In this session we are looking for a range of presentations including:
* Case studies dealing with the topics noted above.
* Presentations that describe the development process for the final formulation starting from clinical entry, where the drug product is often frozen or lyophilized to commercial stages, where the drug product is often a liquid.
* Platform approaches to formulation development and the extent of integration with drug substance process development activities.
(note: this entry was modified from the original. The text is from the final call for papers–Jon, Oct 3, 2009)
Successful development of a manufacturing process is a balance between process and product knowledge and the time and money spent on any given product. More process knowledge may correlate with decreased costs required to support manufacturing due to less time and effort spent on investigations and process changes. Typically the more we spend on a given product, the less we have available for other products, thus decreasing the overall probability of success of the portfolio. Standards are also changing and we are encouraged to provide a more thorough characterization of our processes.
We must develop strategies to optimize the success of the R&D portfolio and push more candidates through the pipeline without sacrificing quality. With this background, how do we define the appropriate effort to to dedicate to any 1 process? Should detailed process characterization be part of the orignal license application or supplied after approval? Should we treat all products alike or should we devote more effort to products with proven mechanisms of action? Are there implications to successful development of biosimilars?
There are different goals and limitations in the development of formulations and the development of processes to deliver drugs in these formulations. How should the interface between the development of a formulation and the development of the process to ultrafilter a drug into a formulation buffer be managed? Are the two developed simultaneously or sequentially? Are different people and/or skill sets required for the two? Does this change for unique and challenging molecules as compared to platform antibodies?

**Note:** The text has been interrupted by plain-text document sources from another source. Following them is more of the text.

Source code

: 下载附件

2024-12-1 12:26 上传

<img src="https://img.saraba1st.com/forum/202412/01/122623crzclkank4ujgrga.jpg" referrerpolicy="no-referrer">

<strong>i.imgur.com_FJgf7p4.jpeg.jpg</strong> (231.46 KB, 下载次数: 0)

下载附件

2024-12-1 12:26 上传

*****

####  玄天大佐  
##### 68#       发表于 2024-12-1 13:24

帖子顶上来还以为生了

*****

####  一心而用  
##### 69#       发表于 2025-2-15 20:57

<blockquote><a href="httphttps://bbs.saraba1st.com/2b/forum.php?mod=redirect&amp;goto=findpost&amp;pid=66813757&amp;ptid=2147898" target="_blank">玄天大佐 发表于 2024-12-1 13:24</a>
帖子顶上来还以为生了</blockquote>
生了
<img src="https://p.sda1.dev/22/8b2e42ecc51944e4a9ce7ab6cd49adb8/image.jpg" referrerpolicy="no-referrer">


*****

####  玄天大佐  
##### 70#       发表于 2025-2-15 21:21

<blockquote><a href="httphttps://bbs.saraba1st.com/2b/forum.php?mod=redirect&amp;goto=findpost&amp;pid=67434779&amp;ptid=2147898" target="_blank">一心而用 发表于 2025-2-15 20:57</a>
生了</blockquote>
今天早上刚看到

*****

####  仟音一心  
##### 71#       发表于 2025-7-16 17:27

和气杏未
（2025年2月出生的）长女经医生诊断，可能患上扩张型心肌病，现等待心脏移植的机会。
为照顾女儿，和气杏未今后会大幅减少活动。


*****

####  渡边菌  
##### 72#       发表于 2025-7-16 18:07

Is there an impact of DS formulation or processing on drug characteristics like stability, pharmacokinetics, efficacy, safety, product variants etc?
Paradigm shift for manufacturing facilities!?
In the past most manufacturing plants have been designed and constructed for a single product. In the light of high titer Mab processes multiproduct facilities will become increasingly common when moving from clinical trials to commercial production. The existing single product facilities may need to be adopted to allow the production of new products in the same facility. The following questions might help to get a better understanding.
What are major considerations to developing products to go into multiproduct facilities? What has to be considered while designing multiproduct facilities?
Can we change from one product to another within 2 weeks down time? What about 2 days downtime?
What are the bottle necks for fitting up to six prodcuts per year in one facility? (What are the technical, equipment, or quality systems bottlenecks and which of these dominate?)
How can we develop processes to enable facile product changeover within days?
Is there existing equipment that facilitates changeover? Does equipment need to be developed?
Does a multiproduct facility really need disposables, or is stainless easy to change over as well?